> **Extracted text**:
::::::::
# Christmas Tree Tradition



## dmspen (Dec 1, 2006)

A Little Christmas Story 
When four of Santa's elves got sick, the trainee elves did not produce toys as fast as the regular ones, and Santa began to feel the Pre-Christmas pressure. 
Then Mrs. Claus told Santa her Mother was coming to visit, which stressed Santa even more. 
When he went to harness the reindeer, he found that three of them were about to give birth and two others had jumped the fence and were out, Heaven knows where. 
Then when he began to load the sleigh, one of the floorboards cracked, the toy bag fell to the ground and all the toys were scattered. 
Frustrated, Santa went in the house for a cup of apple cider and a shot of rum. When he went to the cupboard, he discovered the elves had drunk all the cider and hidden the liquor.. In his frustration, he accidentally dropped the cider jug, and it broke into hundreds of little glass pieces all over the kitchen floor. He went to get the broom and found the mice had eaten all the straw off the end of the broom. 
Just then the doorbell rang, and an irritated Santa marched to the door, yanked it open, and there stood a little tine angel with a great big Christmas tree. 
The angel said very cheerfully, 'Merry Christmas, Santa. Isn't this a lovely day? I have a beautiful tree for you. Where would you like me to stick it?' 

And so began the tradition of the little angel on top of the Christmas tree.


----------



## hdtvfan0001 (Jul 28, 2004)

Hoe Hoe Hoe


----------



## fluffybear (Jun 19, 2004)

!rolling 

One of my favorites!


----------



## mjd180 (Dec 21, 2010)

dmspen said:


> A Little Christmas Story
> When four of Santa's elves got sick, the trainee elves did not produce toys as fast as the regular ones, and Santa began to feel the Pre-Christmas pressure.
> Then Mrs. Claus told Santa her Mother was coming to visit, which stressed Santa even more.
> When he went to harness the reindeer, he found that three of them were about to give birth and two others had jumped the fence and were out, Heaven knows where.
> ...


:lol:


----------
::::::::
> **Recorded data**:
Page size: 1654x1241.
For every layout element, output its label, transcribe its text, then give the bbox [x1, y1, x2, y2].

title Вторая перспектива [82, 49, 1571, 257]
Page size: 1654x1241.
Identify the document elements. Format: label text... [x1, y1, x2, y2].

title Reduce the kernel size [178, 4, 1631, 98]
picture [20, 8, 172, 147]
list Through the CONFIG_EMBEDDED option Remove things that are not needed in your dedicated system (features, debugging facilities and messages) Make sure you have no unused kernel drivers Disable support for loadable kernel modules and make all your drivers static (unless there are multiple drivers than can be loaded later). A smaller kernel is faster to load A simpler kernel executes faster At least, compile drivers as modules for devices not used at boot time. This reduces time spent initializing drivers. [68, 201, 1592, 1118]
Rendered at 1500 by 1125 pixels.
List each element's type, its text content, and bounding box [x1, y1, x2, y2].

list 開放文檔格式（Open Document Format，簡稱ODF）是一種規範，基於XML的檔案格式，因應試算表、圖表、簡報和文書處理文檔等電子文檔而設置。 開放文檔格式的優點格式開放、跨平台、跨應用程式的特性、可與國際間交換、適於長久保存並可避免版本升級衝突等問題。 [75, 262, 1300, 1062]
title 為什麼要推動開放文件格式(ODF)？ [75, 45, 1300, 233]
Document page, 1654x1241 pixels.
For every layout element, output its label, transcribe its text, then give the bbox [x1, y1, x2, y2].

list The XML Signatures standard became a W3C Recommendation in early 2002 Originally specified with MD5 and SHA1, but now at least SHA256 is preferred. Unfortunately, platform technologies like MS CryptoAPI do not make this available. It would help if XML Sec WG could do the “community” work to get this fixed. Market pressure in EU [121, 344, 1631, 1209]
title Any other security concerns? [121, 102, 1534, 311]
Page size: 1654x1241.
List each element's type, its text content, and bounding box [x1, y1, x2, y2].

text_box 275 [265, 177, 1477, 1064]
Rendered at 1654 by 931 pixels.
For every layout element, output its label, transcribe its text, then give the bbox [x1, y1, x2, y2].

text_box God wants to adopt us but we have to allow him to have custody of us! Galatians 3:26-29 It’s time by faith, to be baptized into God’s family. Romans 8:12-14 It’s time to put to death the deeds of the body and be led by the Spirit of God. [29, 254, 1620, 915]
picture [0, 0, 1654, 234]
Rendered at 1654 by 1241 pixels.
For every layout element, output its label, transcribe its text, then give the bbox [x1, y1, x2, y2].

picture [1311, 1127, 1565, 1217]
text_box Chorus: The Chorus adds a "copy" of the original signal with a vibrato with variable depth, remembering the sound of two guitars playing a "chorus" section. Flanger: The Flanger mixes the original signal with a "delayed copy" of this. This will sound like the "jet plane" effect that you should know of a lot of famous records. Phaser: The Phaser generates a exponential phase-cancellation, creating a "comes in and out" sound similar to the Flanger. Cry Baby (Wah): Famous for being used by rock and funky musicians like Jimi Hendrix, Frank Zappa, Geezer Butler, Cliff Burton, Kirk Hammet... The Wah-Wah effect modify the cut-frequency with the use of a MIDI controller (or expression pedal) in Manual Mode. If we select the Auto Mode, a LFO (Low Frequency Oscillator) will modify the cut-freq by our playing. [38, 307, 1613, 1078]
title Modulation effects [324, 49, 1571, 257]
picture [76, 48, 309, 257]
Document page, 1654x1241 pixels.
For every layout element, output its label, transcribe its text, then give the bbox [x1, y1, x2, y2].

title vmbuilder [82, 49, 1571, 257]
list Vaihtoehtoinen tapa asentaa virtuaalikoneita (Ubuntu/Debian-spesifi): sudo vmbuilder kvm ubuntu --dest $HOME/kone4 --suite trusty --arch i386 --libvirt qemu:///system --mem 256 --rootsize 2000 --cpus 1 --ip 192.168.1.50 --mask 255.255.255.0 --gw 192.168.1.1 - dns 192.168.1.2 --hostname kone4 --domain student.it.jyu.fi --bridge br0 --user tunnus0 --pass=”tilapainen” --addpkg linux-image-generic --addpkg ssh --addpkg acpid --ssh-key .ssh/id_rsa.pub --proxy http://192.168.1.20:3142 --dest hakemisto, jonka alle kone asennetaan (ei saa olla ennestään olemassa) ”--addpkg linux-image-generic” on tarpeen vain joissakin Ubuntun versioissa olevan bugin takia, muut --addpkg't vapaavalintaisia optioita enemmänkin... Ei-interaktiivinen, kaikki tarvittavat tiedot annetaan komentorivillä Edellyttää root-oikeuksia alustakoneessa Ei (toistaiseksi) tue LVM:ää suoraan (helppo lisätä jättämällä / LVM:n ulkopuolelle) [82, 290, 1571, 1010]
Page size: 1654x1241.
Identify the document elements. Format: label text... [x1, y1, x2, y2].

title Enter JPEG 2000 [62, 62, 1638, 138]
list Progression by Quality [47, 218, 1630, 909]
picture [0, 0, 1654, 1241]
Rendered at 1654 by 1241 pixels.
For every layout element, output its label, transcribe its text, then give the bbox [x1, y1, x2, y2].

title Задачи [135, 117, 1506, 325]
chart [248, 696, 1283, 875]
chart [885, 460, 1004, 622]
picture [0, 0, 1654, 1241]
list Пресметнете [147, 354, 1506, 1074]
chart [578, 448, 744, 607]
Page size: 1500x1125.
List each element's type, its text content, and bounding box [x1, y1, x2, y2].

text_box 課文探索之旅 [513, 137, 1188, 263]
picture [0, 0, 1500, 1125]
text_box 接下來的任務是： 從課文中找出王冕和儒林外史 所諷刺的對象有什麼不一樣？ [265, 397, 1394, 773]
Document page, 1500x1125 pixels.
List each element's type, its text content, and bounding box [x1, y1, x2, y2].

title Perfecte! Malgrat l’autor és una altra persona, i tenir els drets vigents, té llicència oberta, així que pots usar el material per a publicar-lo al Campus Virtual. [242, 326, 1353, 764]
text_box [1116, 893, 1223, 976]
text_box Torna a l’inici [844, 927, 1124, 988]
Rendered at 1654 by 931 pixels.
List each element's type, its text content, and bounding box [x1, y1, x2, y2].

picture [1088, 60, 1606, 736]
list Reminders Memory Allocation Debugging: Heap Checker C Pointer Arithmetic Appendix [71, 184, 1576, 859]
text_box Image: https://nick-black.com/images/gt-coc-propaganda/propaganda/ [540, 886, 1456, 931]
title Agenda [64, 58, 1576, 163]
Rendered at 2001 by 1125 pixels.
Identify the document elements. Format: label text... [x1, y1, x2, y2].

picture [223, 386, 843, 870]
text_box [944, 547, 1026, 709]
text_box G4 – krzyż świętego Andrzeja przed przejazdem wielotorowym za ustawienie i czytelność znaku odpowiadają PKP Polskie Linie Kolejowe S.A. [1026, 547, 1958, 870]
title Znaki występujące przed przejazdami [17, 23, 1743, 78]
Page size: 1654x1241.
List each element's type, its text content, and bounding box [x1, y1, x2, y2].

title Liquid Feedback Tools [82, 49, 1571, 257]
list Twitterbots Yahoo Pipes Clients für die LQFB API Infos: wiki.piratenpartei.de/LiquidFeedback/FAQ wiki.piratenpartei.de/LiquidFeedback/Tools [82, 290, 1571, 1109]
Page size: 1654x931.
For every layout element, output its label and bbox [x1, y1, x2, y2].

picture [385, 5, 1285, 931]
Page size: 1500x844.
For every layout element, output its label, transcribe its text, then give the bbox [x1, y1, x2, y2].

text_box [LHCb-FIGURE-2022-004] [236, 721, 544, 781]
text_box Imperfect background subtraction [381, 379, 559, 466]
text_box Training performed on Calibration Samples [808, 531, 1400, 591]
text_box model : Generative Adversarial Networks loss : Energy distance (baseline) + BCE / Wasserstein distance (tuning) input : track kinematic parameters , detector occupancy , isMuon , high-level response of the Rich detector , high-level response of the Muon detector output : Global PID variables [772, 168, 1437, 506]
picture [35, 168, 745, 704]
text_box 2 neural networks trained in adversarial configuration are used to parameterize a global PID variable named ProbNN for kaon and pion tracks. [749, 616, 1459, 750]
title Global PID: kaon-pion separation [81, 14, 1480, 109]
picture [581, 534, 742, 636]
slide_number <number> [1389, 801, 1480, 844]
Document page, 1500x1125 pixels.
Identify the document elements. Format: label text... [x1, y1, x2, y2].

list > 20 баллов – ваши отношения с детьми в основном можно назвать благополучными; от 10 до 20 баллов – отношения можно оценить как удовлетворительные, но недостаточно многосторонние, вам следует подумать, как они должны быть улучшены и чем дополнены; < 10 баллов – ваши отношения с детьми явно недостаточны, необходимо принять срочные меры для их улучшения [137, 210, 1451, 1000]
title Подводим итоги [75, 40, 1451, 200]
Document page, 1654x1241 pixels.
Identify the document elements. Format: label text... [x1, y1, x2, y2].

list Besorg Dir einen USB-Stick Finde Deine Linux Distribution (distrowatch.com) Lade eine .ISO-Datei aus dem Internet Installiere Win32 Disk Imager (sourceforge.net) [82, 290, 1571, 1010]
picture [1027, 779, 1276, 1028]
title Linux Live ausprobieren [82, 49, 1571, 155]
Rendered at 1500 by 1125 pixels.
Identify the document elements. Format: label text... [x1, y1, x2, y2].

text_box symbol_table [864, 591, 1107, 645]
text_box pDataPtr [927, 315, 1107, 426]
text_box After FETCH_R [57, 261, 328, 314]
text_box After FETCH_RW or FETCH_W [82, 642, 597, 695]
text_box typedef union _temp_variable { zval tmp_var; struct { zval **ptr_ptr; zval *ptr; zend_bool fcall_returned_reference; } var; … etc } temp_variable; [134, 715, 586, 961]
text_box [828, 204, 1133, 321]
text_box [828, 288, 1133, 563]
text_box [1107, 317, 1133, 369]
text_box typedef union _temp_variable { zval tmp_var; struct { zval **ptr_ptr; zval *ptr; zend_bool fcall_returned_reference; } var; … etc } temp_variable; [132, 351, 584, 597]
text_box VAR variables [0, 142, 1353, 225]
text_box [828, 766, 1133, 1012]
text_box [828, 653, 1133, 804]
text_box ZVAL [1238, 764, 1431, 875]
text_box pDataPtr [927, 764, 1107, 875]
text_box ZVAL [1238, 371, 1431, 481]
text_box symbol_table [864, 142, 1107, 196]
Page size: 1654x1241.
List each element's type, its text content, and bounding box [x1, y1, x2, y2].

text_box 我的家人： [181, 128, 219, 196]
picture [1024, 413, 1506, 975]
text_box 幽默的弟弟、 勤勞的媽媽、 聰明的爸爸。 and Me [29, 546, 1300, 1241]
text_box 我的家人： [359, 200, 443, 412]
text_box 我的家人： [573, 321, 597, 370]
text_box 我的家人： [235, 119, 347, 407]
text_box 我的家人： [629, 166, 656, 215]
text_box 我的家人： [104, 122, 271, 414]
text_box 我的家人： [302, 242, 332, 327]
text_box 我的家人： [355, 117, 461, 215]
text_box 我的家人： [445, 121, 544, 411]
::::::::
> **Requirement 1**: Summarize the Christmas tree tradition thread in two sentences.
> **Requirement 2**: Retype the listing from its first line through the line that contains "list Through the", including both of those lines.

> **Exercise answer 1**: A posted story describes Santa's mounting troubles before Christmas, from sick elves, a coming visit from Mrs. Claus's mother and runaway reindeer to a cracked sleigh, hidden liquor, a broken cider jug and a broom stripped by mice. When an angel cheerfully arrives with a big tree and asks where Santa would like it stuck, the story names this as the start of the little angel on top of the Christmas tree, and the replies answer with laughter, with one calling it a favorite.

> **Exercise answer 2**:
Page size: 1654x1241.
For every layout element, output its label, transcribe its text, then give the bbox [x1, y1, x2, y2].

title Вторая перспектива [82, 49, 1571, 257]
Page size: 1654x1241.
Identify the document elements. Format: label text... [x1, y1, x2, y2].

title Reduce the kernel size [178, 4, 1631, 98]
picture [20, 8, 172, 147]
list Through the CONFIG_EMBEDDED option Remove things that are not needed in your dedicated system (features, debugging facilities and messages) Make sure you have no unused kernel drivers Disable support for loadable kernel modules and make all your drivers static (unless there are multiple drivers than can be loaded later). A smaller kernel is faster to load A simpler kernel executes faster At least, compile drivers as modules for devices not used at boot time. This reduces time spent initializing drivers. [68, 201, 1592, 1118]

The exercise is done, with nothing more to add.